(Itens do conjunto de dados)
┄┄┄┄┄┄

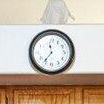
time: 11:36
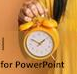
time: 1:50
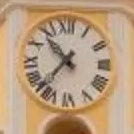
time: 10:36
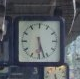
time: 5:30
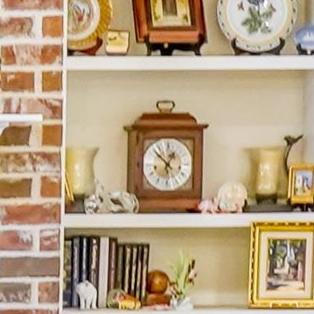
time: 12:52
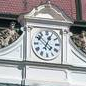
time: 12:52
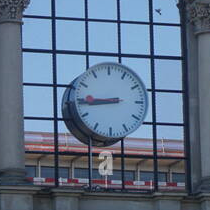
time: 8:45
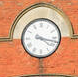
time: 4:17
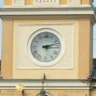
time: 3:12
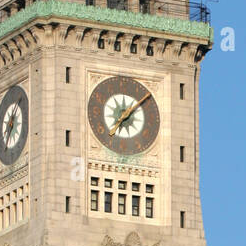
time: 12:08
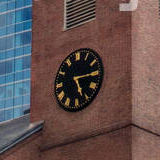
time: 5:14
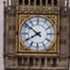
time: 7:51
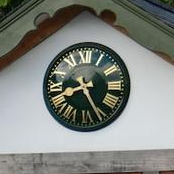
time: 8:25
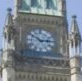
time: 2:50
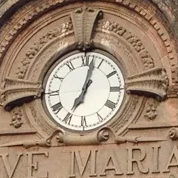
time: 7:02
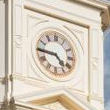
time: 4:44
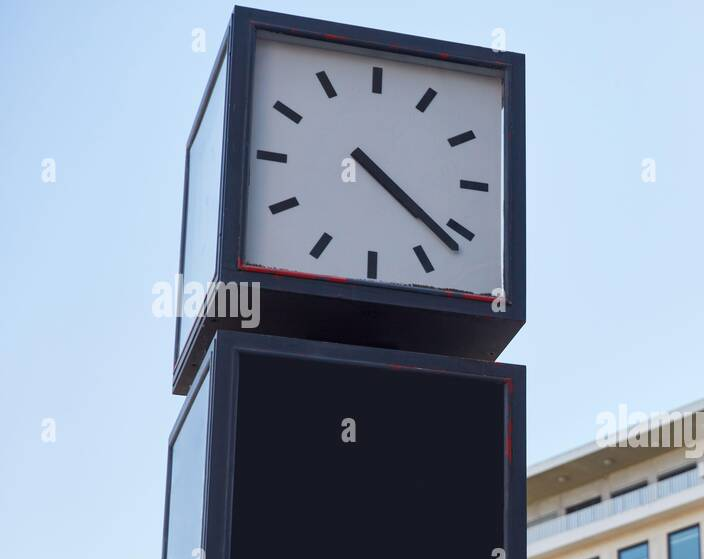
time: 4:21
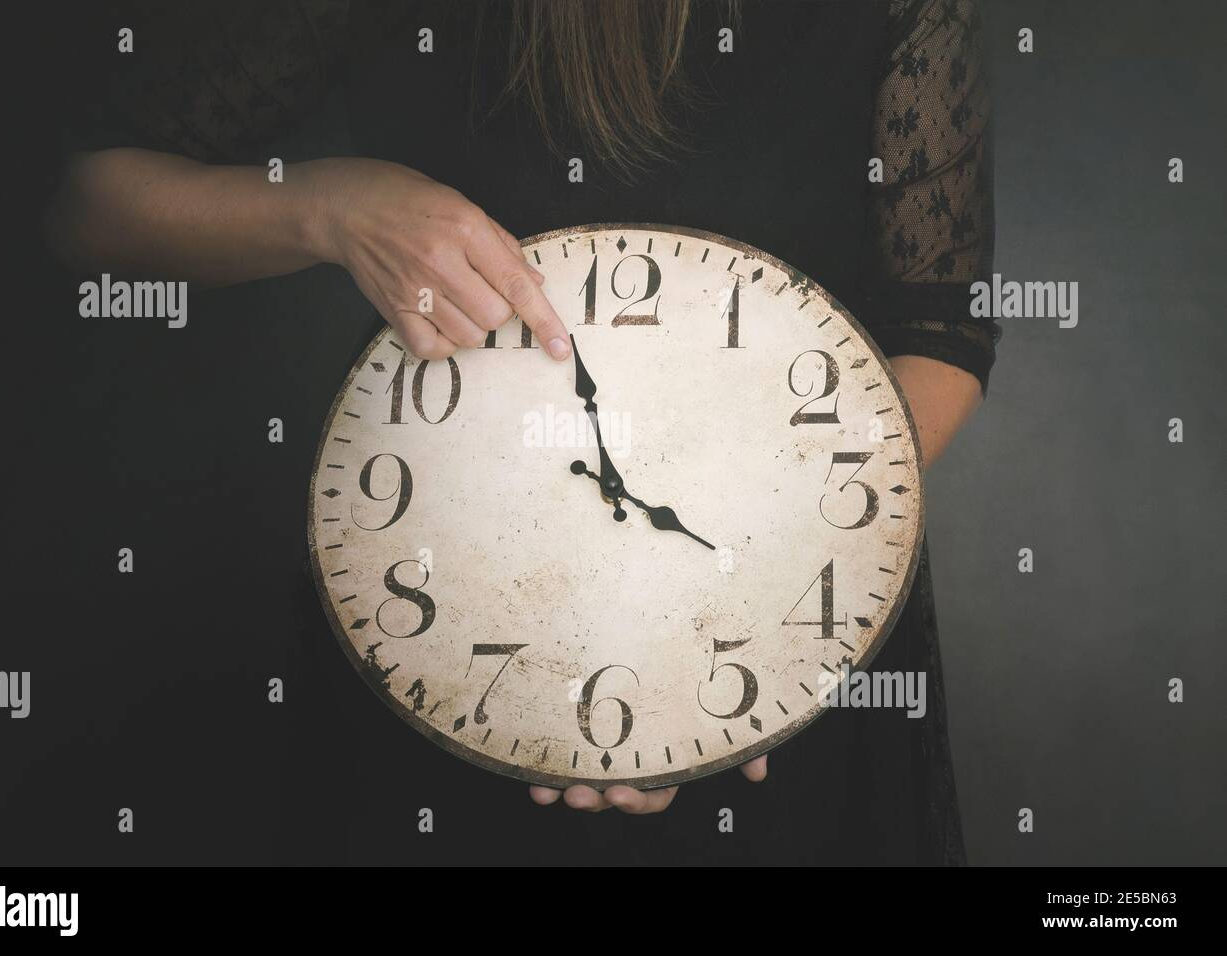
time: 3:57
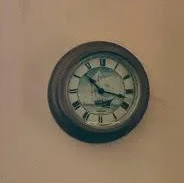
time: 10:17
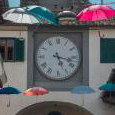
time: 5:17
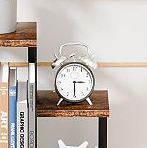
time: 3:30
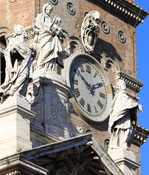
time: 1:51
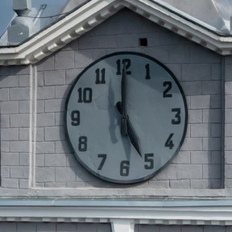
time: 5:00
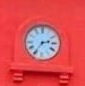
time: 2:35
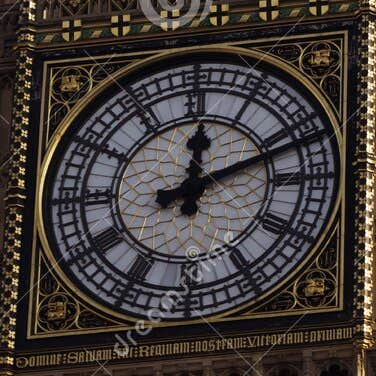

┄┄┄┄┄┄

◆ Enunciado
Transcreva todas as linhas acima sem alterar nada, deixando as imagens de fora da resposta.

◆ Resposta
time: 11:36
time: 1:50
time: 10:36
time: 5:30
time: 12:52
time: 12:52
time: 8:45
time: 4:17
time: 3:12
time: 12:08
time: 5:14
time: 7:51
time: 8:25
time: 2:50
time: 7:02
time: 4:44
time: 4:21
time: 3:57
time: 10:17
time: 5:17
time: 3:30
time: 1:51
time: 5:00
time: 2:35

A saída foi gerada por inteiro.